United Nations - private sector partnership crucial in meeting MDGs
2 April 2012 - United Nations private-sector focal points and senior executives from major global business corporations met in Vienna on 28 and 29 March to devise a more consistent and coherent approach to private-sector engagement across the United Nations system to promote development.
The forum examined new types of transformational partnerships for development and shared best practices that would contribute to the achievement of internationally agreed development goals, including the Millennium Development Goals (MDGs).
Among the issues discussed were opportunities for and the challenges of building partnerships with small and medium-sized enterprises and social enterprises; innovative partnerships for sustainable development; United Nations brand management; enhancing collaboration at country level; and private-sector investment in support of food security and poverty reduction.

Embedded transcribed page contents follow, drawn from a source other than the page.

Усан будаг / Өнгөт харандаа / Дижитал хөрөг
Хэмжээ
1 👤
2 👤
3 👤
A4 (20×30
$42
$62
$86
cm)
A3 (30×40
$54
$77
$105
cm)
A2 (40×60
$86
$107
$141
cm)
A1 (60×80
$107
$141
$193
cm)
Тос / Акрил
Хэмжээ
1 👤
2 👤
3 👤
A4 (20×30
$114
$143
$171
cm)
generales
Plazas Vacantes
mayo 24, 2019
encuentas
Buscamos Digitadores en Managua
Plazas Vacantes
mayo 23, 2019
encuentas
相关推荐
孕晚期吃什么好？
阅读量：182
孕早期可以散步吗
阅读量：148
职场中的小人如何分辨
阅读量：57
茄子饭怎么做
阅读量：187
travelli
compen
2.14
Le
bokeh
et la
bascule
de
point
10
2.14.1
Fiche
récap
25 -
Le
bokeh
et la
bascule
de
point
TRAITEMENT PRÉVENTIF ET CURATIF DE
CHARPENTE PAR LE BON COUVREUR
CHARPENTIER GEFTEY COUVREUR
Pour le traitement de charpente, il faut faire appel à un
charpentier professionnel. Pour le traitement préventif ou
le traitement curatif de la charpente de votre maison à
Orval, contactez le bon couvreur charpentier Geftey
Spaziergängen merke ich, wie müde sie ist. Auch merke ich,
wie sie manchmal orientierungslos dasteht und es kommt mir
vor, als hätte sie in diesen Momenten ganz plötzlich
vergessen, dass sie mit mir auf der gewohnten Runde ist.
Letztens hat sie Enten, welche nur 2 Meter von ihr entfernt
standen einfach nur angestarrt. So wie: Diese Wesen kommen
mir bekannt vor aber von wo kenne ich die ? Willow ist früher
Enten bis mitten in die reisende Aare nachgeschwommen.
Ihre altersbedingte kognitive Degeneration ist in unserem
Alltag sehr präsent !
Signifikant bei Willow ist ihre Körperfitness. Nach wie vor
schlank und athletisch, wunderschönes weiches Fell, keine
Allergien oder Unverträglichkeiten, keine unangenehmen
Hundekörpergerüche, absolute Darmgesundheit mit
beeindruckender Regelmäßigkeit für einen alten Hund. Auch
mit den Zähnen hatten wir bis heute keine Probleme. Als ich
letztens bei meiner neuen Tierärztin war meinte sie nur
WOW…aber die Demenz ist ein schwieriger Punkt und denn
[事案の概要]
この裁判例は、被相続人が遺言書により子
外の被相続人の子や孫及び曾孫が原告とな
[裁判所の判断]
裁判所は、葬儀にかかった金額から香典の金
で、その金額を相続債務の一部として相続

The meeting follows the adoption, in 2011, of a United Nations General Assembly resolution that recognizes the crucial role of the private sector in meeting the Millennium Development Goals. This strong governmental support reinforces the mandate of the United Nations to engage in public-private sector partnerships to advance humanitarian and development objectives. In addition, Secretary-General Ban Ki-moon has made working with the private sector one of the key priorities of his second term in office.
UNODC has been working to promote private-sector partnership in order to combat transnational organized crime and corruption.
In January, Backes and Strauss, the London-based watchmakers, decided to support UNODC in raising funds for victims of human trafficking by launching an exclusive line of "Victoria Blue Heart" watches. A portion of the proceeds from sales will go towards the Voluntary Trust Fund for Victims of Human Trafficking.
In October 2011, the UNODC Blue Heart Campaign against Human Trafficking entered into a joint venture with luxury fashion label Beulah London, a socially conscious brand which, through the manufacture of its fashion items, works with women who have escaped the sex trade in India. Proceeds from the sales profits also go to the Voluntary Trust Fund.
Representatives from the United Nations Global Compact and leading international companies have praised the Blue Heart Campaign partnerships and suggested that they should serve as a source of inspiration for partnerships between the United Nations and the private sector.
UNODC is also a beneficiary of $3.05 million in financing for anti-corruption projects from the Siemens Integrity Initiative, part of the World Bank-Siemens AG comprehensive settlement in accordance with which Siemens has undertaken to support global efforts to fight corruption and fraud.
In April 2011, at the request of the Commission on Crime Prevention and Criminal Justice, UNODC organized a symposium bringing together government officials and private-sector experts from banking and financial institutions, international shipping companies and organizations working to tackle wildlife and forest crime and cybercrime. Participants in the symposium discussed public-private partnerships as a mechanism for combating transnational crime, shared best practices and mapped possible future joint initiatives.
The United Nations-private sector meeting, which brought together more than 100 participants, was hosted by UNODC and the United Nations Industrial Development Organization.